You can’t always prevent trauma. However, some research suggests that some steps may prevent PTSD later. These are “protective factors”:
- Seeking assistance from friends and family following the occurrence. This provides security.
- Post-traumatic support group membership.
- Becoming confident in your actions is in peril.
- Healthy post-traumatic coping.
- Acting and responding well despite fear.
- Helping others, especially after a natural disaster or significant trauma.
PTSD Causes & Risks
Traumatic situations affect everyone differently. Each person handles fear, stress, and traumatic threats differently.

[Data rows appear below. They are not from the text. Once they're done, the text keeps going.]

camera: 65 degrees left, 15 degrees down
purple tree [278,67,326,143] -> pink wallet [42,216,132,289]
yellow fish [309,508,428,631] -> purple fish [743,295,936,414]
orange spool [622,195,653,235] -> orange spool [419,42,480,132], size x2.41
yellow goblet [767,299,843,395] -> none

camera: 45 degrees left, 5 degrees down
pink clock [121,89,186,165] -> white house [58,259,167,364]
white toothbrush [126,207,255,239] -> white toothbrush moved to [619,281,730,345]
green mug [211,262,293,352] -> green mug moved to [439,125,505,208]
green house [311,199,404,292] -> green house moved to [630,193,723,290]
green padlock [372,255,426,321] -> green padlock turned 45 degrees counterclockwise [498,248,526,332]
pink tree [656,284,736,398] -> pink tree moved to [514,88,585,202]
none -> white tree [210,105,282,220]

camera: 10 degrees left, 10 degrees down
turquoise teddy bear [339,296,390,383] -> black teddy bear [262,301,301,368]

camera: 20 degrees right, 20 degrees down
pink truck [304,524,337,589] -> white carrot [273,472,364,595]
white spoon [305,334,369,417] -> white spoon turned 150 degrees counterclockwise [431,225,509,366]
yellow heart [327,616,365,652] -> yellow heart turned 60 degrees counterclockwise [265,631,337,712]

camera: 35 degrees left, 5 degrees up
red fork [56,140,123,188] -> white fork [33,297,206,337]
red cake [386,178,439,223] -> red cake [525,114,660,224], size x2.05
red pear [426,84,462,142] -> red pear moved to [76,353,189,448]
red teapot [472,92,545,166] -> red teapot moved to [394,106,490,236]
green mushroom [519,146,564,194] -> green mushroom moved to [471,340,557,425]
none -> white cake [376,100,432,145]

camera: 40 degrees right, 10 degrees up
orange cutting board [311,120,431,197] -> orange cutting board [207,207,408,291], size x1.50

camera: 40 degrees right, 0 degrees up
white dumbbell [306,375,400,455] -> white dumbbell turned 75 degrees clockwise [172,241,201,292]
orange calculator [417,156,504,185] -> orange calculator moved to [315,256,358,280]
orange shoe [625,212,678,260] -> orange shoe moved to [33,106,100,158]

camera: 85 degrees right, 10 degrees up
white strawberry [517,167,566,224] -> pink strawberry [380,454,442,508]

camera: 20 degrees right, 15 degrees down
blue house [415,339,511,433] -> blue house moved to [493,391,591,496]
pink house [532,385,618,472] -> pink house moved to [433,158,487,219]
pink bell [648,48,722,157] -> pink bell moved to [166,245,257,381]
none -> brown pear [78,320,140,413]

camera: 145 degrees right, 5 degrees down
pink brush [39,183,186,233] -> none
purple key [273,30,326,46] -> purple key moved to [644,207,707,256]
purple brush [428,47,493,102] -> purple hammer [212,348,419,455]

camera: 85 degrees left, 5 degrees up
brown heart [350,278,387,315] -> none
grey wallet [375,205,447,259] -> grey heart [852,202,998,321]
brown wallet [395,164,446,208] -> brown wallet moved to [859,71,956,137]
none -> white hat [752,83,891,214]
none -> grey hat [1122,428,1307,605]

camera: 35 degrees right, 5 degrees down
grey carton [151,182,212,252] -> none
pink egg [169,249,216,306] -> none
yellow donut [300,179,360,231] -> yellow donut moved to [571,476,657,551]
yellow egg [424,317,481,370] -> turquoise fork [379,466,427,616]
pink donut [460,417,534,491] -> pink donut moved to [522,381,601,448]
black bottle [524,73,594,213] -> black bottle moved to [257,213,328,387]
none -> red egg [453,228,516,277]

Thus, not all trauma victims get PTSD. After trauma, the assistance you receive from friends, family, and professionals may affect whether you develop PTSD and how severe its symptoms are.
Events that may trigger PTSD include:
- Military conflict
- Attack or threat of sexual harassment
- Beating, kidnapping, or robbery are some physical violence concerns.
- Abuse as a child
- Acts of terrorism
- A plane crash, car collapse or house fire
- A storm, flood, wildfire, or some other terrible natural event
Conclusion
Research shows that changes in the brain caused by PTSD may lead to memory loss, worry, and trouble managing stress. Post-traumatic stress disorder can happen after being sexually assaulted or in battle. If you’re having nightmares, flashbacks, or depression or agitation for more than a month following the event, see a doctor. Various PTSD treatments in Dallas like conversation therapies are effective.